* **YOUR OBJECTIVE**
Can you set out every line of the records below as a numbered list, skipping blank lines and leaving the pictures out of your answer?

* **INFORMATION SHOWN**

*** Begin section ***

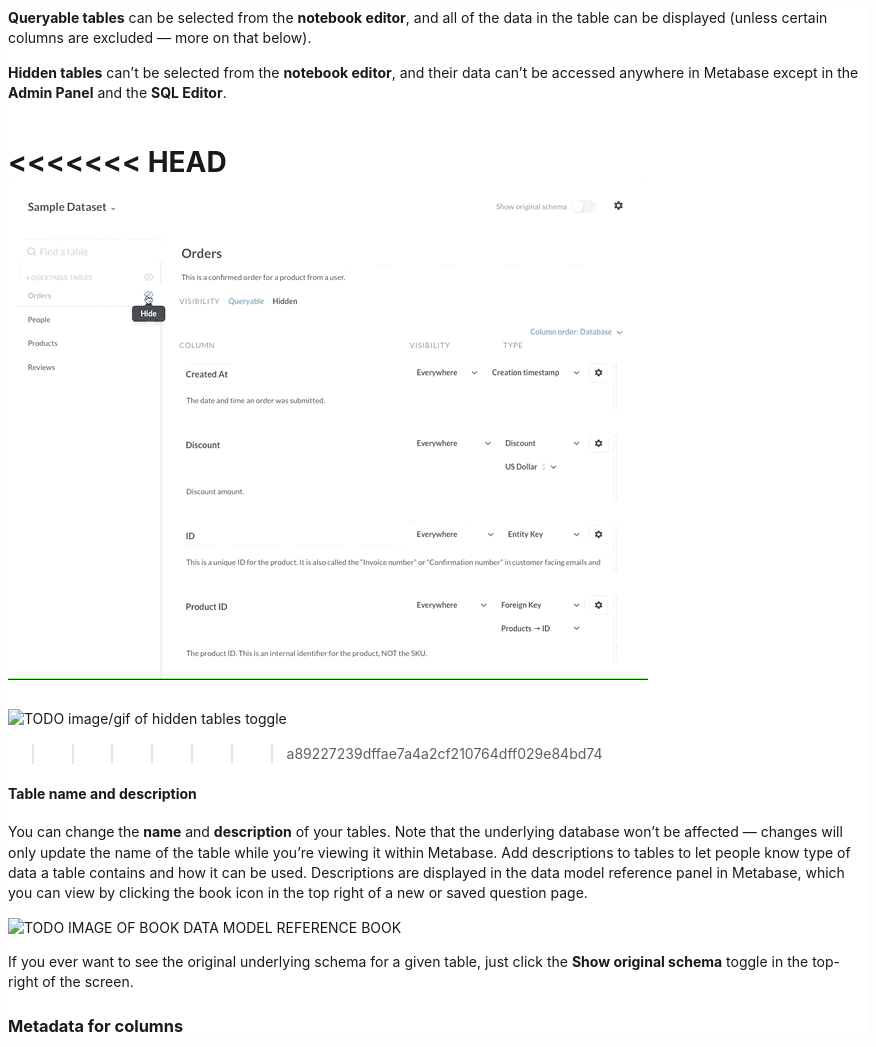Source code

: **Queryable tables** can be selected from the **notebook editor**, and all of the data in the table can be displayed (unless certain columns are excluded — more on that below).

**Hidden tables** can’t be selected from the **notebook editor**, and their data can’t be accessed anywhere in Metabase except in the **Admin Panel** and the **SQL Editor**.

<<<<<<< HEAD
![Hide and unhide tables](./images/hide-unhide-tables.gif)
=======
![TODO image/gif of hidden tables toggle]()
>>>>>>> a89227239dffae7a4a2cf210764dff029e84bd74

#### Table name and description

You can change the **name** and **description** of your tables. Note that the underlying database won’t be affected — changes will only update the name of the table while you’re viewing it within Metabase. Add descriptions to tables to let people know type of data a table contains and how it can be used. Descriptions are displayed in the data model reference panel in Metabase, which you can view by clicking the book icon in the top right of a new or saved question page.

![TODO IMAGE OF BOOK DATA MODEL REFERENCE BOOK]()

If you ever want to see the original underlying schema for a given table, just click the **Show original schema** toggle in the top-right of the screen.

### Metadata for columns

*** End section ***

* **TASK RESPONSE**
1. Source code
2. : **Queryable tables** can be selected from the **notebook editor**, and all of the data in the table can be displayed (unless certain columns are excluded — more on that below).
3. **Hidden tables** can’t be selected from the **notebook editor**, and their data can’t be accessed anywhere in Metabase except in the **Admin Panel** and the **SQL Editor**.
4. <<<<<<< HEAD
5. ![Hide and unhide tables](./images/hide-unhide-tables.gif)
6. =======
7. ![TODO image/gif of hidden tables toggle]()
8. >>>>>>> a89227239dffae7a4a2cf210764dff029e84bd74
9. #### Table name and description
10. You can change the **name** and **description** of your tables. Note that the underlying database won’t be affected — changes will only update the name of the table while you’re viewing it within Metabase. Add descriptions to tables to let people know type of data a table contains and how it can be used. Descriptions are displayed in the data model reference panel in Metabase, which you can view by clicking the book icon in the top right of a new or saved question page.
11. ![TODO IMAGE OF BOOK DATA MODEL REFERENCE BOOK]()
12. If you ever want to see the original underlying schema for a given table, just click the **Show original schema** toggle in the top-right of the screen.
13. ### Metadata for columns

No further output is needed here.